Many of Bev’s close friends come from this period at the bank: Flora Shields, Faye Kenniston, Grace Knight, Miner Taylor and, most of all, Jean Hull. Jean, and her husband Jack, joined the team of Bev-and-Rich, traveling around the world and to any beer-soaked club where a band would let Jack sing his bawdy additions to the old R & B number, “Kansas City.” Jack-and-Jean and Bev-and-Rich had quite a ride together, and when the Hulls died, the Bev and Rich bond became even stronger.
Bev retired from the bank in 1984, and she and Rich moved to Florida, after Jennifer’s wedding to Dennis, the son-in-law who was like a son to her. In Florida, she had the chance to become closer to Rich’s sister, Phyllis and her husband, Bob. Within a few months of retirement, though, Bev grew tired of staying home, and took a job as a receptionist in a doctor’s office, where she quickly became a highly valued employee. In 1991, as soon as Bev heard that Cindy, her daughter in law, was pregnant, though, she and Rich planned their move back to New Hampshire, where they would become closer to Rich’s brother Wesley and his wife, Dora. Always, family came first for Bev. Bev and Rich were living in Concord for the birth of Rebecca, and the births of their subsequent granddaughters, Nicole, Mary, Jayme and Elizabeth. “Doting” does not begin to describe Bev’s relationship with her granddaughters, as she believed that each one, in her own way, was the most beautiful, wonderful and creative little girl in the whole wide world.

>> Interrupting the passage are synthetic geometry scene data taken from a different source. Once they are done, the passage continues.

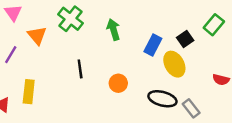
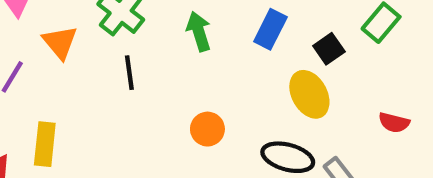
blue rectangle: (153, 45) -> (270, 29), moved
black line: (80, 69) -> (129, 73), moved

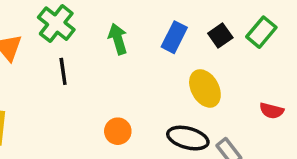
black square: (329, 49) -> (220, 35), moved
orange circle: (207, 129) -> (118, 131), moved

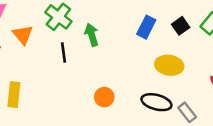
green arrow: (118, 39) -> (92, 35), moved
yellow ellipse: (205, 88) -> (169, 65), turned -52

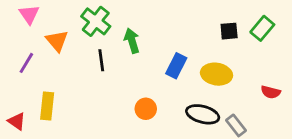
black square: (181, 26) -> (229, 31), turned 30
blue rectangle: (146, 27) -> (176, 66), moved

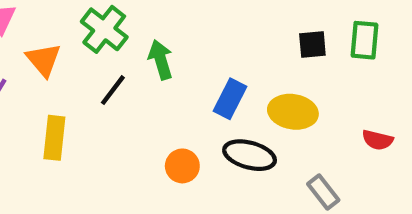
green rectangle: (262, 28) -> (364, 40), turned -35
black line: (101, 60) -> (113, 90), turned 45
yellow rectangle: (47, 106) -> (54, 138), moved
black ellipse: (203, 114) -> (250, 155), moved

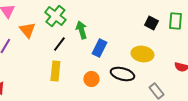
black square: (312, 45) -> (151, 23), turned 32
blue rectangle: (230, 99) -> (99, 48), moved
yellow rectangle: (54, 138) -> (55, 71), moved

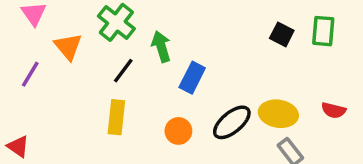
yellow ellipse: (142, 54) -> (278, 114), moved
black ellipse: (122, 74) -> (232, 122), turned -55

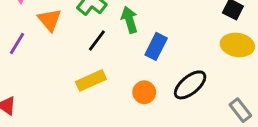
yellow ellipse: (278, 114) -> (237, 45), moved
yellow rectangle: (116, 117) -> (91, 80), turned 60

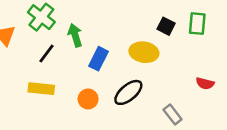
yellow ellipse: (237, 45) -> (144, 52), moved
yellow rectangle: (91, 80) -> (41, 89), turned 30

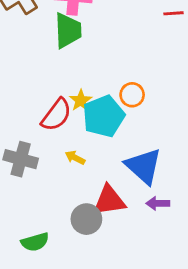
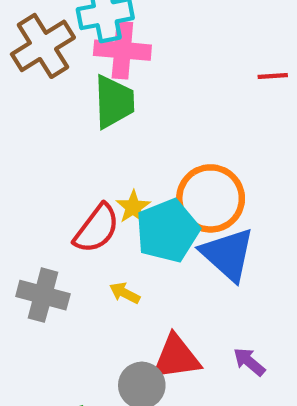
orange circle: (132, 95) -> (211, 198), size x1.8
blue triangle: (144, 166) -> (228, 254), moved
purple arrow: (158, 203) -> (249, 362), turned 40

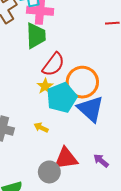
red semicircle: (97, 229) -> (53, 65), moved

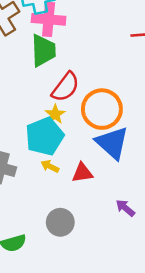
cyan pentagon: (62, 98) -> (45, 136), moved
red triangle: (66, 159) -> (82, 173), moved, size x0.7

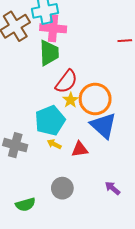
yellow star: (55, 114) -> (71, 100), moved
purple arrow: (125, 208) -> (113, 188), moved

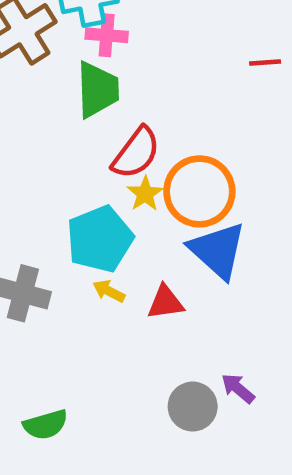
pink cross: (53, 28) -> (107, 35), size x0.7
gray circle: (62, 188) -> (193, 407), moved

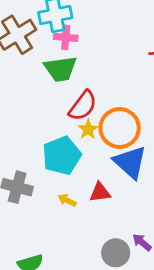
green trapezoid: (98, 90) -> (60, 69), turned 84
yellow arrow: (109, 291) -> (67, 200), moved

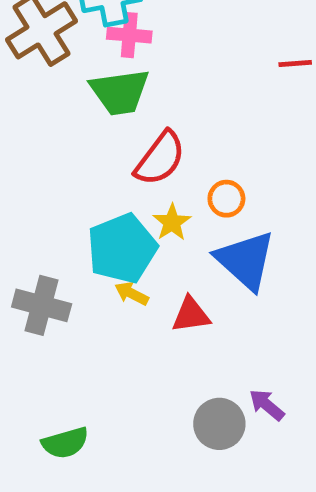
orange circle: (120, 128) -> (226, 199), size x0.5
yellow star: (88, 129) -> (172, 222), moved
yellow arrow: (67, 200) -> (132, 293), moved

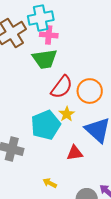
orange circle: (226, 199) -> (90, 91), moved, size x1.6
yellow arrow: (132, 293) -> (50, 183), moved

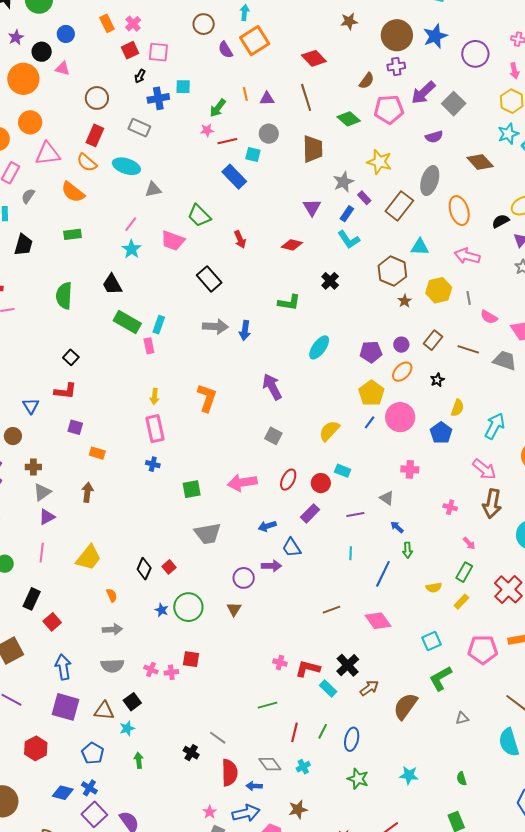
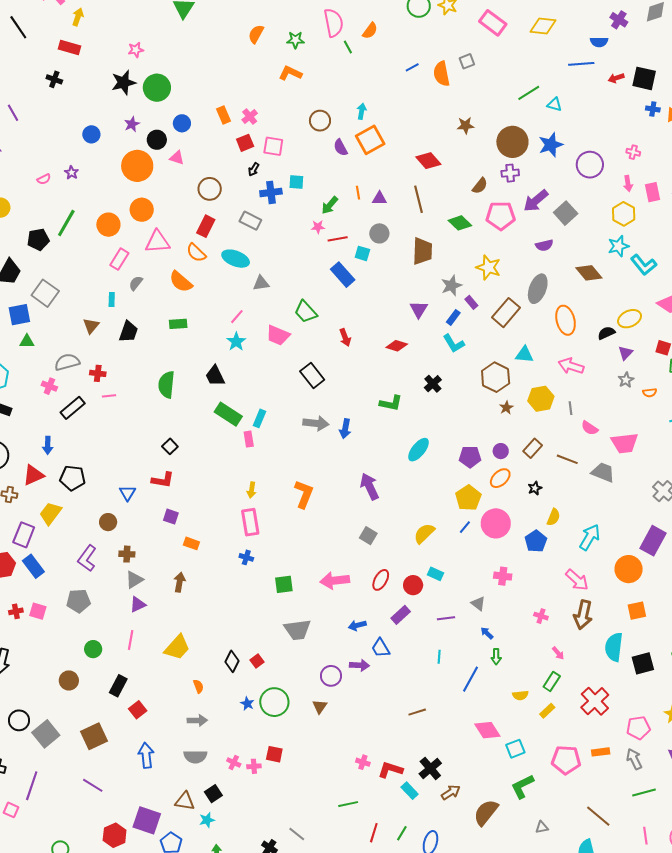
pink diamond: (378, 621) -> (487, 730), moved
purple square: (65, 707) -> (147, 820), moved

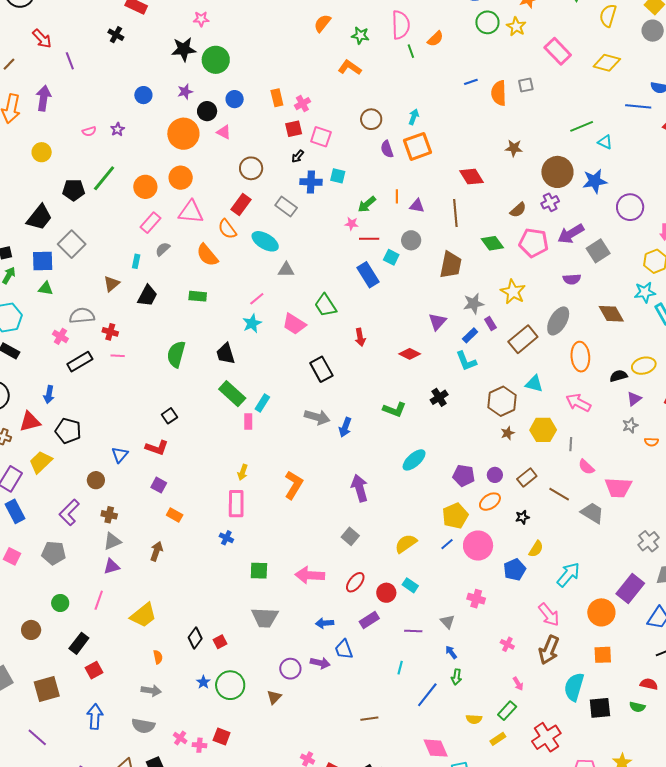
purple cross: (510, 173) -> (550, 202), turned -30

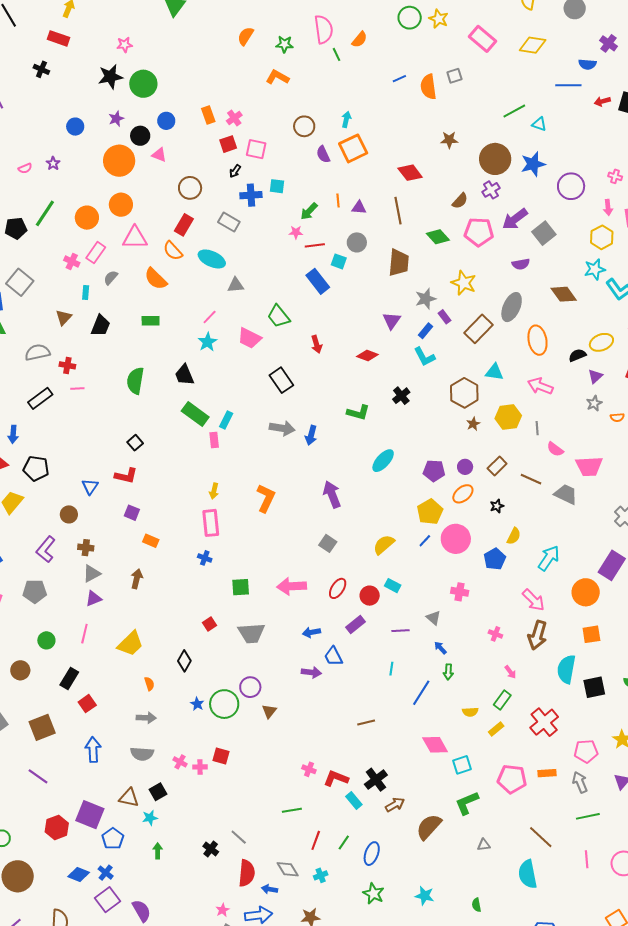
pink cross: (60, 336) -> (72, 261), moved
red square: (220, 642) -> (209, 624), moved
purple circle: (290, 669) -> (250, 687), moved

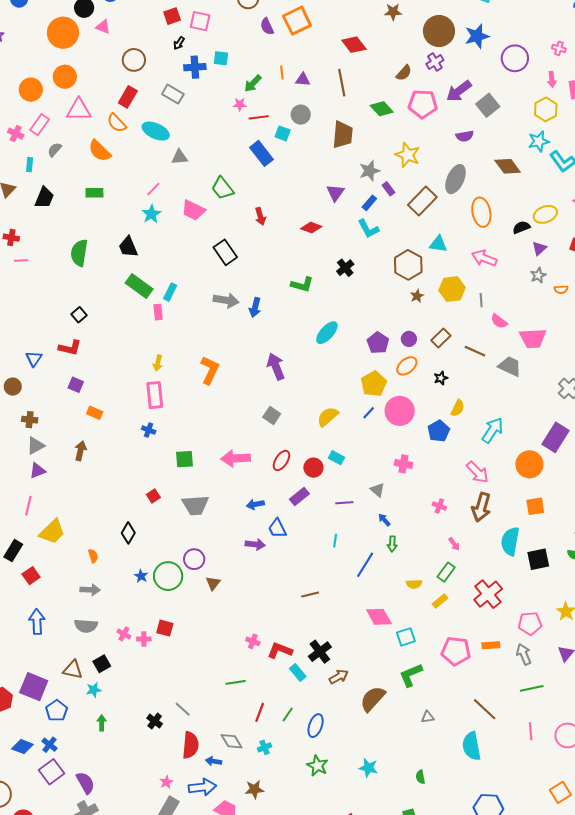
purple pentagon: (434, 471) -> (378, 343), turned 30
yellow trapezoid: (130, 644) -> (52, 532), moved

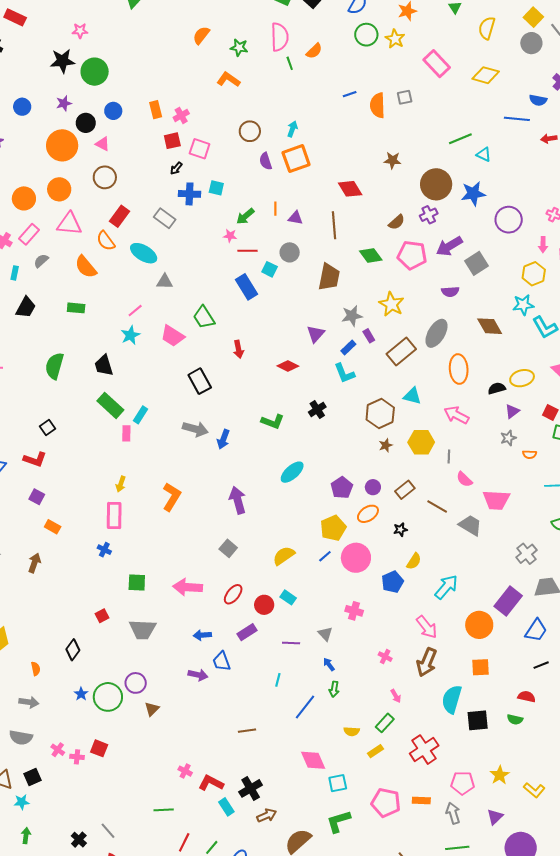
brown circle: (134, 60) -> (105, 177), moved

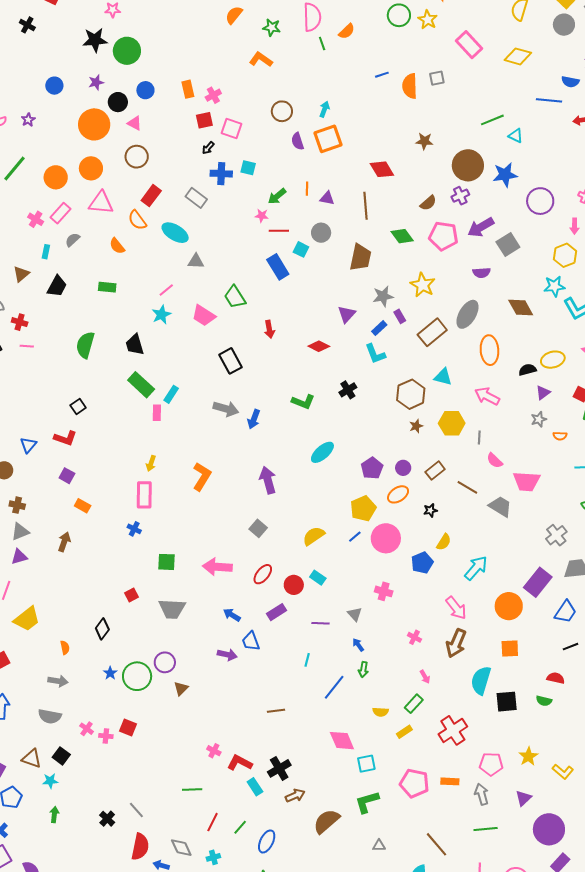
orange semicircle: (86, 267) -> (117, 246), size x0.7
blue arrow: (202, 635) -> (232, 615), turned 36
black square: (32, 777) -> (61, 756), turned -30

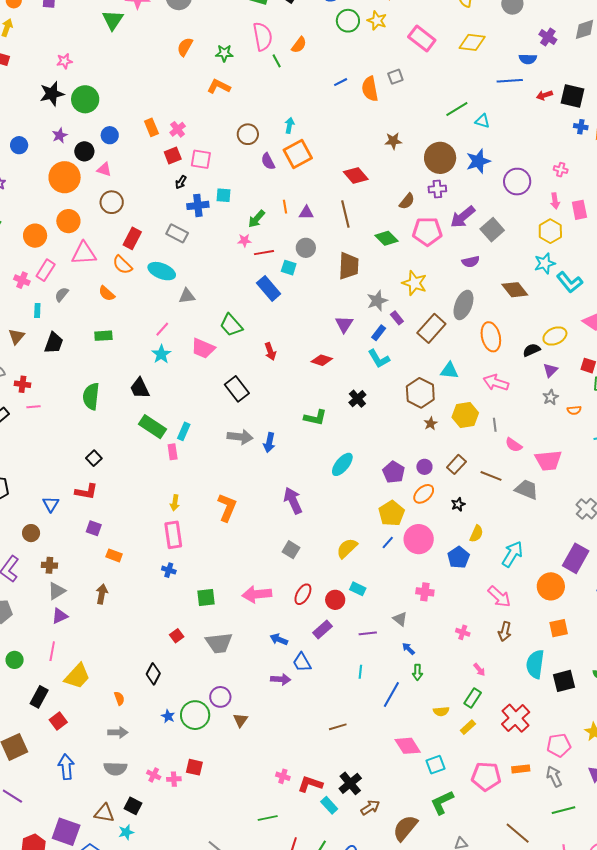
purple cross: (460, 196) -> (437, 189), turned 30
brown arrow: (456, 643) -> (505, 631), size x0.7

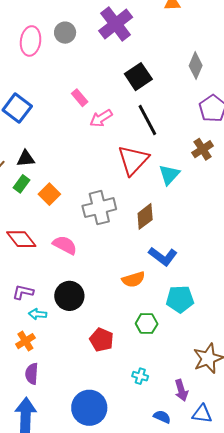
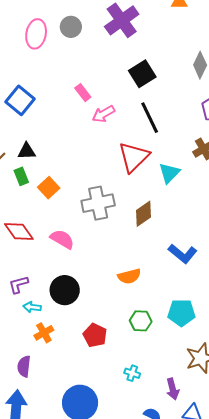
green rectangle: (21, 184) -> (21, 176), turned -60
blue L-shape: (163, 256) -> (183, 254), moved
purple L-shape: (23, 292) -> (18, 285), turned -30
cyan pentagon: (180, 299) -> (181, 313), moved
orange cross: (25, 341) -> (44, 333), moved

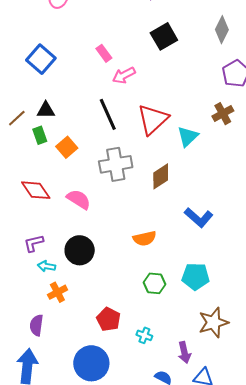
black line: (150, 118) -> (108, 114), moved
red pentagon: (95, 335) -> (108, 319), moved

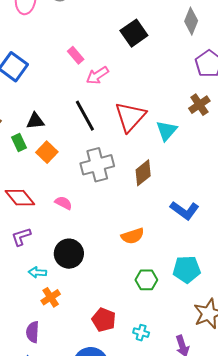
black triangle: (46, 110) -> (35, 121), moved
pink semicircle: (79, 199) -> (63, 203), size x0.7
purple L-shape: (34, 243) -> (21, 237), moved

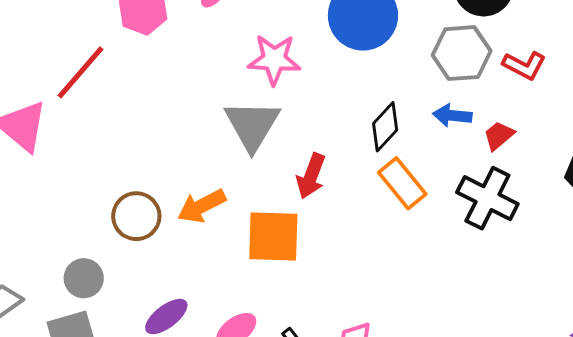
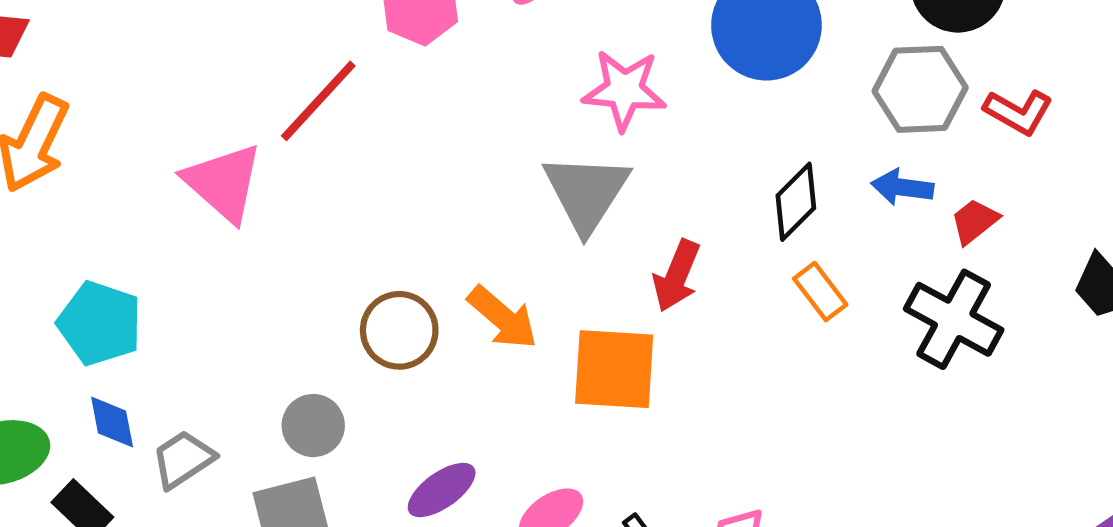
orange rectangle: (402, 183) -> (820, 292), size x0.7
orange arrow: (202, 206) -> (503, 318), turned -114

Last Friday night, Bev died of a massive brain hemorrhage. Her life ended painlessly as she made dinner for the man she loved, her husband of 51 years. None of us know the day or the time when we will die; could Bev have chosen her time to die, though, it is not impossible that she would have chosen this very moment.
A Zen master once said, “ Life is like climbing into a boat that’s just about to sail out to sea and sink.” Again, “ Life is like climbing into a boat that’s just about to sail out to sea and sink.” All we can do is enjoy the ride. When Beverly Barton Howard’s boat sank into the sea last Friday, she could look back onto a long, loving ride.
Let us pray:
God, thank you for Beverly Howard and the way she touched our lives. She was funny, and smart, and pretty, and we loved her very much. Thank you for having made her transition from life to death so painless and seamless. As each of us leaves here today, let us endeavor to create for ourselves a ride of love, selflessness, kindness and generosity. Let us also ask you that when it is our turn to sink into the sea, that we may go with the grace of Bev. Amen
In closing, I’d like to tell you what one of Bev’s granddaughters said when she was told that Grammy Bev had died. “I’m sorry she’s dead, but the good thing is that before she died, if I wanted her to watch me do something we had to drive to her house. Now, she can watch me all the time.” Now, she can watch me all the time.